*Учебный текст*.
▬▬▬▬▬▬

Противоположность между обладанием и бытием отчетливо проявляется в противоположности между желанием и любовью. Желание есть стремление обладать чем-то чуждым, отчужденным: чужим телом, вещами, природными и социальными качествами других людей. Любовь, напротив, преодолевает противоположность себя и другого и переносит нас в сферу подлинного бытия. Примером стремления к обладанию, считает основатель неосократизма, также служит жажда власти. Одним из самых опасных типов обладания является идеология – власть над идеями и мыслями других людей. Идеолог – это раб тирана, помогающий властителю владеть мыслями и стремлениями других рабов. Даже обладание своим телом, обладание собственным сознанием делает нас другими, не такими, каковы мы в себе. Но произвольное принятие решений в мире обладания еще не есть подлинная свобода. Истинная свобода заключается в том, чтобы стать самим собой, преодолеть подчинение обстоятельствам, а значит – почувствовать в себе Абсолют, вернуться душой к Богу, частицей которого в действительности мы являемся [7, с. 603].
Следовательно, экзистенция выводится Марселем за пределы сферы объективности, в сферу подлинного бытия. Бытие в контексте его философствования – это укорененность экзистенции, гарантия ее вневременнóго характера, т.е. абсолютное основание таких фундаментальных ценностей теистического экзистенциализма, как вера (верность), братство, любовь, где отношения смертных индивидов как бы заимствуют нечто от вечности. Это также надежда, которую в мире конкретных индивидов обретает экзистенция, поскольку вести речь об онтологическом бессмертии души экзистенциализм не может.

▬▬▬▬▬▬

*Предоставленные сведения*.
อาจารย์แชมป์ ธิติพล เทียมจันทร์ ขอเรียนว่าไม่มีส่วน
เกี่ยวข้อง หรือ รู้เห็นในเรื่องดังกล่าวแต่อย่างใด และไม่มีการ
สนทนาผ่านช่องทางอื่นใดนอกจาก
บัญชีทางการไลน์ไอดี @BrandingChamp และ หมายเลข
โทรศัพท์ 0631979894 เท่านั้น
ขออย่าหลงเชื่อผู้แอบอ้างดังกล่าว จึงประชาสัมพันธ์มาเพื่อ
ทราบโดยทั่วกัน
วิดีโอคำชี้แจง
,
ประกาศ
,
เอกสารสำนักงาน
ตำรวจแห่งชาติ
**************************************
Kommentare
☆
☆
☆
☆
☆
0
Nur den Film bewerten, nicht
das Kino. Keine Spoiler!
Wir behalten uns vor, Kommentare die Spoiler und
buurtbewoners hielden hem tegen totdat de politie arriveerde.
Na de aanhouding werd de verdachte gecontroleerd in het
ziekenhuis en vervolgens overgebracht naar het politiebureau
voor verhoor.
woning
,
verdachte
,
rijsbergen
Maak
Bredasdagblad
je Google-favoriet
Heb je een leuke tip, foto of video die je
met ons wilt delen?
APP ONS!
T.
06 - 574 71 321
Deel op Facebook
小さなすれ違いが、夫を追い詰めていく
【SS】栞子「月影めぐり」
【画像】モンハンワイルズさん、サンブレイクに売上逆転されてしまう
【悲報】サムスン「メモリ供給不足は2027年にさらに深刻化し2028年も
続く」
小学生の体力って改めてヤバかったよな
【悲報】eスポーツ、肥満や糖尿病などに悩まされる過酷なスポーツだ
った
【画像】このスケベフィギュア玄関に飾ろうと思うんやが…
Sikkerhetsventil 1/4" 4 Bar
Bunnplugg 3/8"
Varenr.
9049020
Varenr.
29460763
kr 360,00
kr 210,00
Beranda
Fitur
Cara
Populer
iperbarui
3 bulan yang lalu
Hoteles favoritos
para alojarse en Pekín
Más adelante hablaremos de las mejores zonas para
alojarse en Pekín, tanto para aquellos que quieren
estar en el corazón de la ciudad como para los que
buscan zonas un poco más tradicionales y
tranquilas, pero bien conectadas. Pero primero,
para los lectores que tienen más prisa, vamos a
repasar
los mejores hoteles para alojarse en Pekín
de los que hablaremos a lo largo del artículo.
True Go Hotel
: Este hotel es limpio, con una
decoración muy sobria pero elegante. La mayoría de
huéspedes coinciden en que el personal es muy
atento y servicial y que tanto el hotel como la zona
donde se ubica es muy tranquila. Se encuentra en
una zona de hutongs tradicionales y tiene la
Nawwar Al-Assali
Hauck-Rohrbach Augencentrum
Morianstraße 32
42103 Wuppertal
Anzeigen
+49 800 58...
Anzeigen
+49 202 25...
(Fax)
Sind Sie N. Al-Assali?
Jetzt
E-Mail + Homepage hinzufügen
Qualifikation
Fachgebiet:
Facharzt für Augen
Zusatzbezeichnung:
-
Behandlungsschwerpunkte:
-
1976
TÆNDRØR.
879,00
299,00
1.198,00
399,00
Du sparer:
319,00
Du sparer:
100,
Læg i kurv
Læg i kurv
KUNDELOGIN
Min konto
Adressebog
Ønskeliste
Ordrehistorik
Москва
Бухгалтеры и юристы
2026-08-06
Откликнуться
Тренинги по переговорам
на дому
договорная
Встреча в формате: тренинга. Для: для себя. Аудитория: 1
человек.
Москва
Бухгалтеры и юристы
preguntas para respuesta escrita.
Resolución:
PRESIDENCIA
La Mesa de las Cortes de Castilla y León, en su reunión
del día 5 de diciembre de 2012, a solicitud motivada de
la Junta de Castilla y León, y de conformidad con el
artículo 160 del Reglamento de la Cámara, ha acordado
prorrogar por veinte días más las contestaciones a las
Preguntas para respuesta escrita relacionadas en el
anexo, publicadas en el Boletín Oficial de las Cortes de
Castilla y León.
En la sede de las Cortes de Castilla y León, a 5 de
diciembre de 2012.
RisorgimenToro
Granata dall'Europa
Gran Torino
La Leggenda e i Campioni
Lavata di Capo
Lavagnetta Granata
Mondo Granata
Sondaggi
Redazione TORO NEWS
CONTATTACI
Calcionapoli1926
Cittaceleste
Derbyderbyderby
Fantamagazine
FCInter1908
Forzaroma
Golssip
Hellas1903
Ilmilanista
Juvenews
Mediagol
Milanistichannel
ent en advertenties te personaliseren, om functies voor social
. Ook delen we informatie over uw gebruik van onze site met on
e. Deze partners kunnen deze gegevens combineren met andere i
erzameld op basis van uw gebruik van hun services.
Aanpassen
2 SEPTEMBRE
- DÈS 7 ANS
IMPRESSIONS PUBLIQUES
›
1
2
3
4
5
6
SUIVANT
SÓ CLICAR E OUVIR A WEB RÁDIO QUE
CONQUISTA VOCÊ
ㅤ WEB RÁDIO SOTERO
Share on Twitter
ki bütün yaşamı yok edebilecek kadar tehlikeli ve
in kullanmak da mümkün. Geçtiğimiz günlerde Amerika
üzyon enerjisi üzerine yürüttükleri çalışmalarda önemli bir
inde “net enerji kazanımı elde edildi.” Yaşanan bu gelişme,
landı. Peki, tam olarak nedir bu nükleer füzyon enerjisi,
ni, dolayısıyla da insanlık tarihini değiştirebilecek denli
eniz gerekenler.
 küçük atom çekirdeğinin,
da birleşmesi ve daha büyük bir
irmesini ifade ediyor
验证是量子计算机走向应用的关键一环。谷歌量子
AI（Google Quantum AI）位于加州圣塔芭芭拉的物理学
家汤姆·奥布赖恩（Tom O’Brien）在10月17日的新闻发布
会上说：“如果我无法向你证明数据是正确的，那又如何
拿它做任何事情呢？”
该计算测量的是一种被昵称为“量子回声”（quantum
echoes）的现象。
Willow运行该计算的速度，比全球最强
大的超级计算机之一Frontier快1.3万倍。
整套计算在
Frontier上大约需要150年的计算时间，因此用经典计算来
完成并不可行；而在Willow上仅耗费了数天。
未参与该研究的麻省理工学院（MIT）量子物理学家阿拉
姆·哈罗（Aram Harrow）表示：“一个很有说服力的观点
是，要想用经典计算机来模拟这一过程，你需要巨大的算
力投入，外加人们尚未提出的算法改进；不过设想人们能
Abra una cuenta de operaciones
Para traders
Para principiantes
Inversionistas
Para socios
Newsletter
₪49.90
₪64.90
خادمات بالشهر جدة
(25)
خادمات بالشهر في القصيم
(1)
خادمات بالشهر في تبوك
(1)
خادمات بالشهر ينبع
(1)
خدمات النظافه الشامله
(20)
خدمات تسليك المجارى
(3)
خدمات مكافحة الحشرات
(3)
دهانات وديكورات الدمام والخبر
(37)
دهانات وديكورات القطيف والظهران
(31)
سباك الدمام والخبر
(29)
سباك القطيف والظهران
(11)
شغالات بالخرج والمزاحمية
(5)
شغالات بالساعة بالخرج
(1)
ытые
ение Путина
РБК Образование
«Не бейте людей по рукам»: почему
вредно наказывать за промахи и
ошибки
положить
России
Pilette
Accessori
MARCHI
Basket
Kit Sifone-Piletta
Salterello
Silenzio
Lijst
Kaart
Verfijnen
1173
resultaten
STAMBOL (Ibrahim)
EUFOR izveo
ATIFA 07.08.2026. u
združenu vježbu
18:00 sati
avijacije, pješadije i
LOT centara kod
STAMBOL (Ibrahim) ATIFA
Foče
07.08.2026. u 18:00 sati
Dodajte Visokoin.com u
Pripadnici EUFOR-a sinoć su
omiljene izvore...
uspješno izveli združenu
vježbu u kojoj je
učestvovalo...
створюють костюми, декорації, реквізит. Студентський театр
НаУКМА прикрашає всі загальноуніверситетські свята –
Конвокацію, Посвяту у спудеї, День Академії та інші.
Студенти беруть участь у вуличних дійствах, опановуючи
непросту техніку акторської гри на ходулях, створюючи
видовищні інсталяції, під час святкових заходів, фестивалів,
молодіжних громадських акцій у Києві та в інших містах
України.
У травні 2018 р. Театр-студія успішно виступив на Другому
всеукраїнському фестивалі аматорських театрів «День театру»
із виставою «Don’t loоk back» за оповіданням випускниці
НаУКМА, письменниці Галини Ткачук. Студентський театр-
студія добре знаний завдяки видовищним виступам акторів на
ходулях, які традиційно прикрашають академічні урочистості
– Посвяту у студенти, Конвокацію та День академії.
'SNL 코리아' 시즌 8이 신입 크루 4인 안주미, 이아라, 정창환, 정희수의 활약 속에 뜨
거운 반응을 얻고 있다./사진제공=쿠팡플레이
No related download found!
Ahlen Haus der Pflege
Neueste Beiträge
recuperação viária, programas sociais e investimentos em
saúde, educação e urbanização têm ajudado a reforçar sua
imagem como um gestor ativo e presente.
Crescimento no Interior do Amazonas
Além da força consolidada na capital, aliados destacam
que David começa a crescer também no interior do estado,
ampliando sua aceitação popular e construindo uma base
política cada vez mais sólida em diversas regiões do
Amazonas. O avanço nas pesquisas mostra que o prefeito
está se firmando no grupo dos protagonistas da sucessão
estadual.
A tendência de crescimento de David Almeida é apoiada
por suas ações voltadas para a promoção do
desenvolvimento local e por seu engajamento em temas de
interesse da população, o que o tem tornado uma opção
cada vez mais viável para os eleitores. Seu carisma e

▬▬▬▬▬▬

*Задание A*. Скопируйте дословно из текста об обладании и бытии отрывок, который открывается словами с «Следовательно, экзистенция выводится» и заканчивается на «экзистенциализм не может.».
*Задание B*. Что в тексте об обладании и бытии названо одним из самых опасных типов обладания?

*Итоговый ответ A*.
Следовательно, экзистенция выводится Марселем за пределы сферы объективности, в сферу подлинного бытия. Бытие в контексте его философствования – это укорененность экзистенции, гарантия ее вневременнóго характера, т.е. абсолютное основание таких фундаментальных ценностей теистического экзистенциализма, как вера (верность), братство, любовь, где отношения смертных индивидов как бы заимствуют нечто от вечности. Это также надежда, которую в мире конкретных индивидов обретает экзистенция, поскольку вести речь об онтологическом бессмертии души экзистенциализм не может.

*Итоговый ответ B*. Идеология — власть над идеями и мыслями других людей.